We also have a speech-to-text translation service that transcribes the lecture as it is going, providing students with the ability to read what the teacher is saying. This not only provides accessibility to those who can't hear, but also allows students to go back over what the teacher has said in the lecture.

Lastly, we have a messaging service that connects the students to Teaching Assistants during the lecture. This allows them to ask questions to clarify their understanding without disrupting the class.

How we built it

Our platform consists of two sides to it: Learners and Educators. We used React.js as the front-end for both the Learner-side and Educator-side of our application. The whole project revolves around a effectively organized Firebase RealTime database, which stores the hierarchy of professor-class-student relationships. The React Components interface with Firebase to update students as and when they enter and leave a classroom. We also used Pusher to develop the chat service on the classrooms.

For the speech-to-text detection, we used the Google Speech-to-Text API to detect speech from the Educator's computer, transcribe this, and update the Firebase RealTime database with the transcript. The web application then updates user-facing site with the transcript.

Challenges we ran into

The database structure on Firebase is quite intricate Figuring out the best design for the Firebase database was challenging, because we wanted a seamless way to structure classes, students, their responses, and recordings. The speech-to-text transcription was also very challenging. We worked through using various APIs for the service, before finally settling on the Google Speech-to-Text API. Once we got the transcription service to work, it was hard to integrate it into the web application.
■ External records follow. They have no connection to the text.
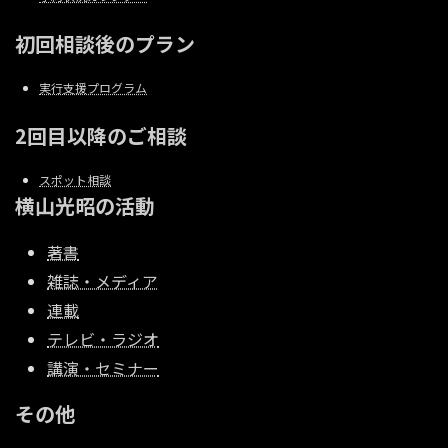
初回相談後のプラン
実行支援プログラム
2回目以降のご相談
スポット相談
横山光昭の活動
著書
雑誌・メディア
連載
テレビ・ラジオ
講演・セミナー
その他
Accomplishments that we're proud of

We were proud of getting the speech-to-text transcription service to work, as it took a while to connect to the API, get the transcription, and then transfer that over to our web application.

What we learned

Despite using React for previous projects, we utilized new ways of state management through Redux that made things much simpler than before. We have also learned to integrate different services within our React application, such as the Chatbox in our application.

What's next for Enrich - an education platform to increase collaboration

The great thing about Enrich is that it has a massive scope to expand! We had so many ideas to implement, but only such little time. We could have added a camera that tracks the expressions of students to analyze how they are reacting to lectures. This would have been a hands-off approach to getting feedback. We could also have added a progress bar for how far the lecture is going, a screen-sharing capability, and interactive whiteboard.